About this task — Recast the lines of the records below as a Markdown table with two columns, Row for the row number and Line for the line, and skip any blank lines. Leave the pictures out of the answer.
[Material for the task Boundary: Start]
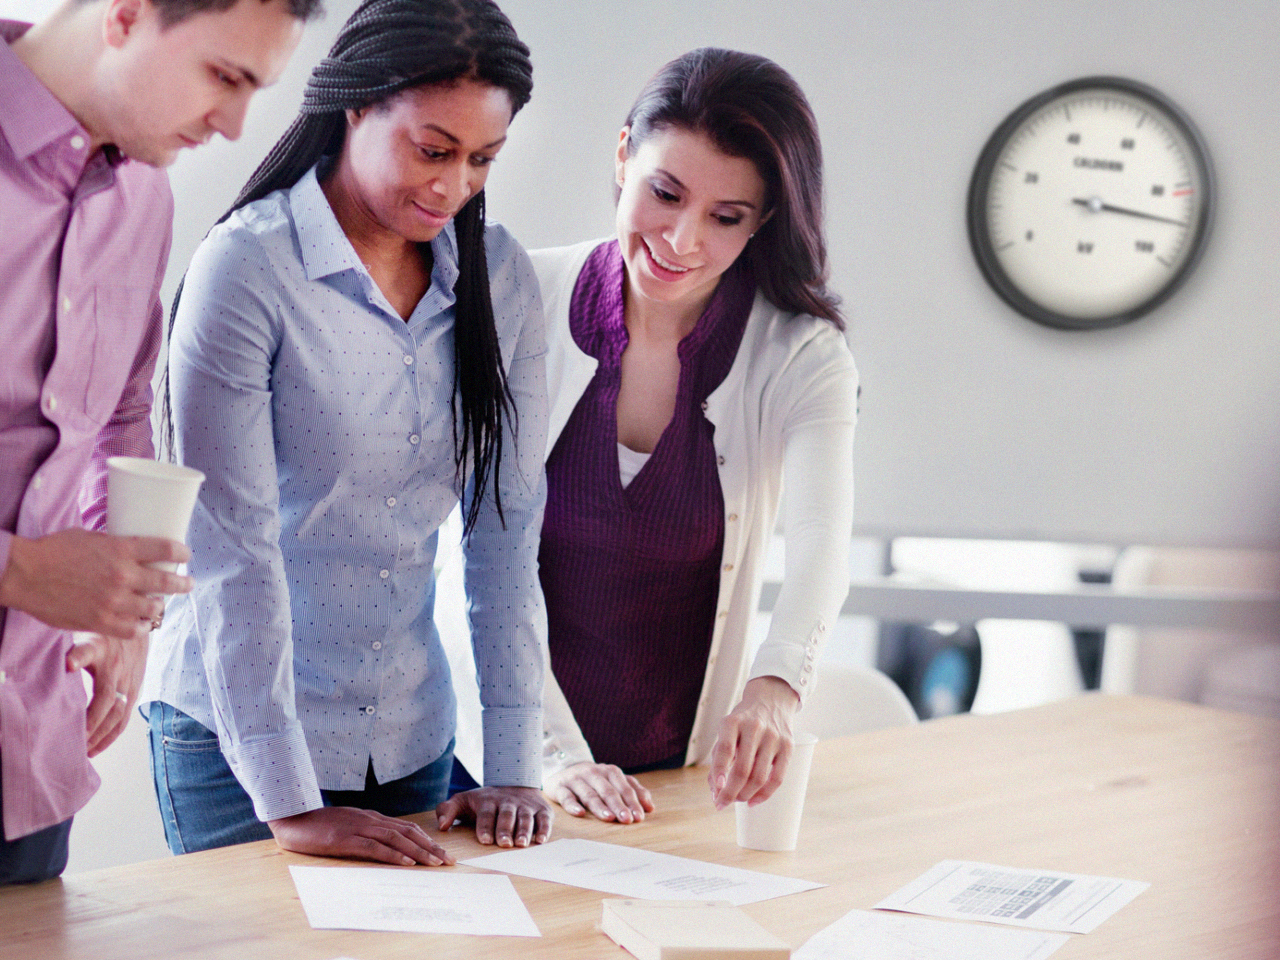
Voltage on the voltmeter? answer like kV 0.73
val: kV 90
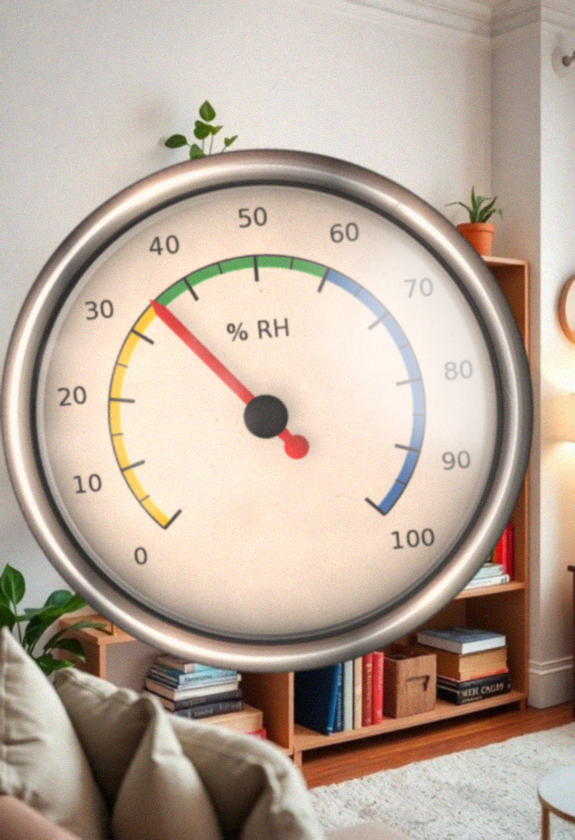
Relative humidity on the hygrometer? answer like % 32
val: % 35
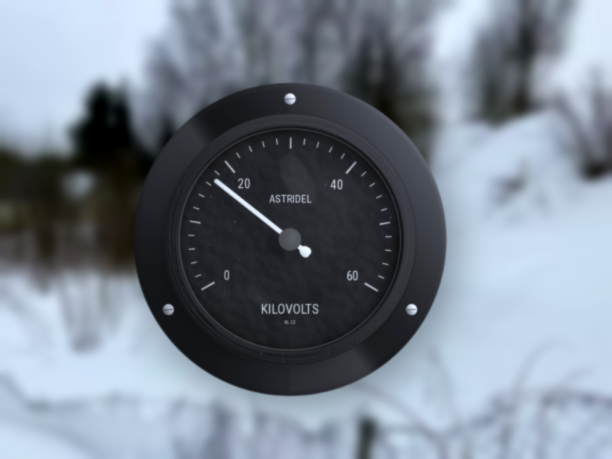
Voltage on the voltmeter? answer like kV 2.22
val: kV 17
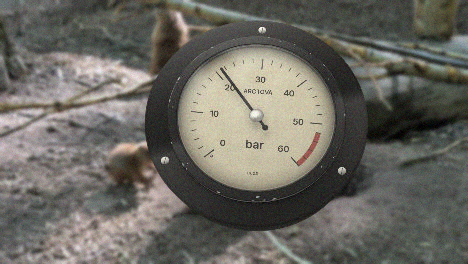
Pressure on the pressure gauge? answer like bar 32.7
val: bar 21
[Material for the task Boundary: End]
Worked solution —
| Row | Line |
|---|---|
| 1 | Voltage on the voltmeter? answer like kV 0.73 |
| 2 | val: kV 90 |
| 3 | Relative humidity on the hygrometer? answer like % 32 |
| 4 | val: % 35 |
| 5 | Voltage on the voltmeter? answer like kV 2.22 |
| 6 | val: kV 17 |
| 7 | Pressure on the pressure gauge? answer like bar 32.7 |
| 8 | val: bar 21 |